Plan A Occlusion and Reversal System Feasibility Study

Exclusion Criteria16

• (On exam, has any of the following); one or both vasa not present, abnormal scrotum, large varicocele, hydrocele, filariasis or elephantiasis of scrotum, or intrascrotal mass that would make the subject not suitable for the study.
• Prior testicular surgery, testicular injury or prior vasectomy with vasovasostomy (vasectomy reversal)
• Recurrent pain with ejaculations
• Has known allergic reaction to sulfur-containing products or has had a prior severe allergic response to injectable or implantable devices
• Has local genital infections such as balanitis, scrotal skin infection, epididymitis, or orchitis, or tender (inflamed) tip of the penis, but may be enrolled after resolution of an acute infection
• History of prostatitis or benign prostatic hypertrophy requiring treatment
• Has undergone prior chemotherapy
• Has known current coagulopathy or other bleeding disorders
• Currently taking or planning to take any type of systemic medication which could affect sperm count or ejaculation (e.g., anabolic steroids, chemotherapy, alpha blocker)
• Subjects with cystic fibrosis
• Subjects with a history of inguinal hernia repair
• Vulnerable subjects (e.g., subjects with cognitive challenges, incarcerated, etc.)

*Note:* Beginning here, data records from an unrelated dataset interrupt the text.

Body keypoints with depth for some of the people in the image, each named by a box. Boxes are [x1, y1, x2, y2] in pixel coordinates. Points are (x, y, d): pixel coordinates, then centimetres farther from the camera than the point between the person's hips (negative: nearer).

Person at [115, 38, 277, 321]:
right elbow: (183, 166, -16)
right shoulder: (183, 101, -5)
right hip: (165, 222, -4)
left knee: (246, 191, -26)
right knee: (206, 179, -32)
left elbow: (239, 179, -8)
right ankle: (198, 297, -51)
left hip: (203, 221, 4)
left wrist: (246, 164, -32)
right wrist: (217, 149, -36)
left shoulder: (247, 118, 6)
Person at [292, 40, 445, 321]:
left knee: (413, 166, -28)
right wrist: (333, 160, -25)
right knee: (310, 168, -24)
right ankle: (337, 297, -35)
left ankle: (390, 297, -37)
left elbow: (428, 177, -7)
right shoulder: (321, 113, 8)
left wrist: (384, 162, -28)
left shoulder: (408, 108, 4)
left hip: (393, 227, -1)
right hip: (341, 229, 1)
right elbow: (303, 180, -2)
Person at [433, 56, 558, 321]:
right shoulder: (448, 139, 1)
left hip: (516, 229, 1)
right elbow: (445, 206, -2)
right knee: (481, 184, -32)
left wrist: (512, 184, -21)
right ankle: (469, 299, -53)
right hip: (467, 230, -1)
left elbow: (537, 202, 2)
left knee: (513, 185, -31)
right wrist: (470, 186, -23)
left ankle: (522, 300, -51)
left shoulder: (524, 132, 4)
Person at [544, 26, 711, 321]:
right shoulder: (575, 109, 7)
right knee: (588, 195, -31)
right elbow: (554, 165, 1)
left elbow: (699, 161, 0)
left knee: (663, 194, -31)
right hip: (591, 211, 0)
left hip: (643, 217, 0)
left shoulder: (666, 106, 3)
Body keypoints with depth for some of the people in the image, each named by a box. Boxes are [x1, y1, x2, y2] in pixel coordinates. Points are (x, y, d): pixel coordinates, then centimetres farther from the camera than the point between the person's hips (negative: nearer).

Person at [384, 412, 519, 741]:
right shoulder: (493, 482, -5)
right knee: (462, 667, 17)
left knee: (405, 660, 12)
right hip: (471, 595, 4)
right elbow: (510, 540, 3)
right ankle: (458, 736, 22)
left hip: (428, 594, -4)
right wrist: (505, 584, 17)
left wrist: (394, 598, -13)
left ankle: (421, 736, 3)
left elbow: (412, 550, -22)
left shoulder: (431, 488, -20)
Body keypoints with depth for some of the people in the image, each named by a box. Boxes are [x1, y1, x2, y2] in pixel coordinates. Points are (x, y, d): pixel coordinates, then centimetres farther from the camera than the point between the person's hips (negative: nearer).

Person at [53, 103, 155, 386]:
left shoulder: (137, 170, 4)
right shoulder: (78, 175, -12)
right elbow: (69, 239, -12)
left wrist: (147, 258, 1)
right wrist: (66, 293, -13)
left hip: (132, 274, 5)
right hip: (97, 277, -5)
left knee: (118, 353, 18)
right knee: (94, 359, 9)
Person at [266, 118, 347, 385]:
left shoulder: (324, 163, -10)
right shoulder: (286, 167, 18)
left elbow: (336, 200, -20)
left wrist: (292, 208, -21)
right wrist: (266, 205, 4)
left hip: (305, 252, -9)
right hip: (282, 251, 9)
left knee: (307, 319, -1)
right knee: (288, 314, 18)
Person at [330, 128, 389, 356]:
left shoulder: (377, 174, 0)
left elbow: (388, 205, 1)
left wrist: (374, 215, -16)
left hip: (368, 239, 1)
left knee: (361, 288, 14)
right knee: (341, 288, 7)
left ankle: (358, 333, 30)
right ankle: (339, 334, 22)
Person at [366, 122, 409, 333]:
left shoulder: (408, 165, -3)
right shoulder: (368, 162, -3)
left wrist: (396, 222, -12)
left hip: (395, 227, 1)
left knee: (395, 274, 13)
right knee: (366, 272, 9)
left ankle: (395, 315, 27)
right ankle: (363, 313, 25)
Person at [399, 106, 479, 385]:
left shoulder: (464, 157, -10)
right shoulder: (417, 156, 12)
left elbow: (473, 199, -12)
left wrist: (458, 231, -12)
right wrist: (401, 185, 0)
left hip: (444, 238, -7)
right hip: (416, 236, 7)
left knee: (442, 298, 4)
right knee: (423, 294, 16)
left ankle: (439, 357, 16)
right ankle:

• Currently participating in another study involving an investigational device or drug (or has participated in a study within the last 30 days prior to screening).
• Any site staff member with delegated study responsibilities or a family member of a site staff member with delegated study responsibilities
• In the opinion of the Investigator, there are issues or concerns that may compromise the safety of the subject or confound the reliability of compliance and information acquired in this study
• Has any condition that, in the opinion of the Investigator, would interfere with evaluation of study treatment or interpretation of patient safety or study results.